I’ve already had I think, 3 phone calls today and 1 or 2 yesterday, from the boys Mom. It’s a little frustrating because this is supposed to be my break and I’m having to deal with one thing after another.
I’m not mad but I think she’s in over her head or at the very least, out of practice.
Nothing that I was contacted about or awoken for was urgent,especially with her parents there. They’re quite competent and I have all the confidence in the world, in regards to their ability to care for their grandchildren.. If I didn’t, the kids wouldn’t be going…
I’m not sure why I need to be in the middle.

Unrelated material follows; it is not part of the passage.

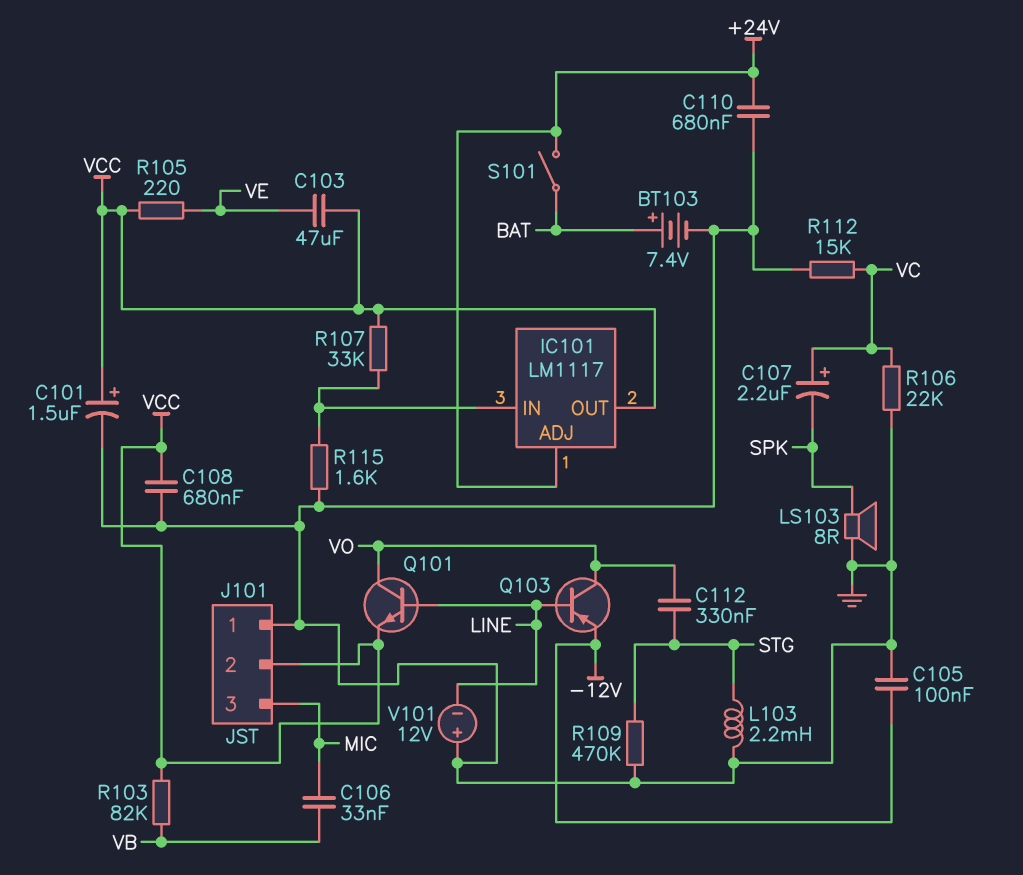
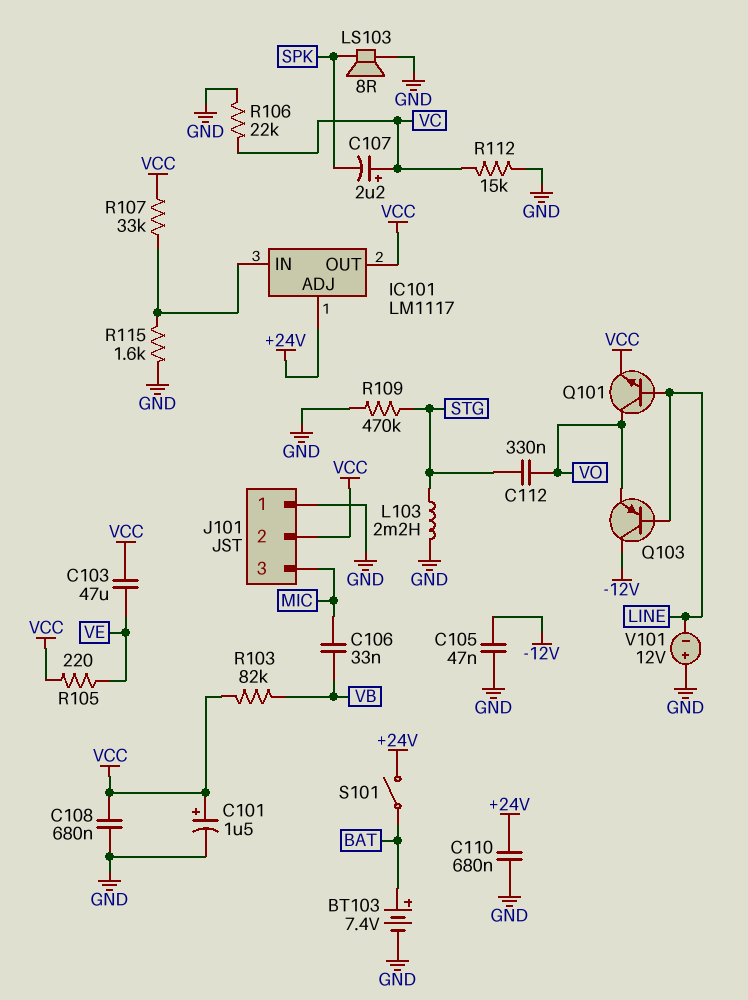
C105: 100nF (-12V, GND) -> 47nF (-12V, GND)
Q103: PNP (B LINE, C VO, E -12V) -> PNP (B LINE, C -12V, E VO)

Again, I’m not mad but it just sorta interferes with my time off and there’s really no need for it.
Perhaps I shouldn’t be complaining because I’m grateful she does call when she either doesn’t know what to do or is overwhelmed.
The last call was because Elliott was freaking out and wanted to come home. I can hear him hysterical in the background and that kicks me back into papa bear mode.
He wants to come home because he’s upset about something, likely that he’s not getting his way or doesn’t like something she’s said or done.
What exactly am I supposed to do about that? Talking to me is only going to make him want to come home even more and if I intervene, I only serve to undermine her.
It’s a pretty shitty position to be placed in but then again, shouldn’t I be used to that by now?
I did handle it well and basically refused to involve myself. It goes against my instincts to not bring him home but it’s the right thing to do.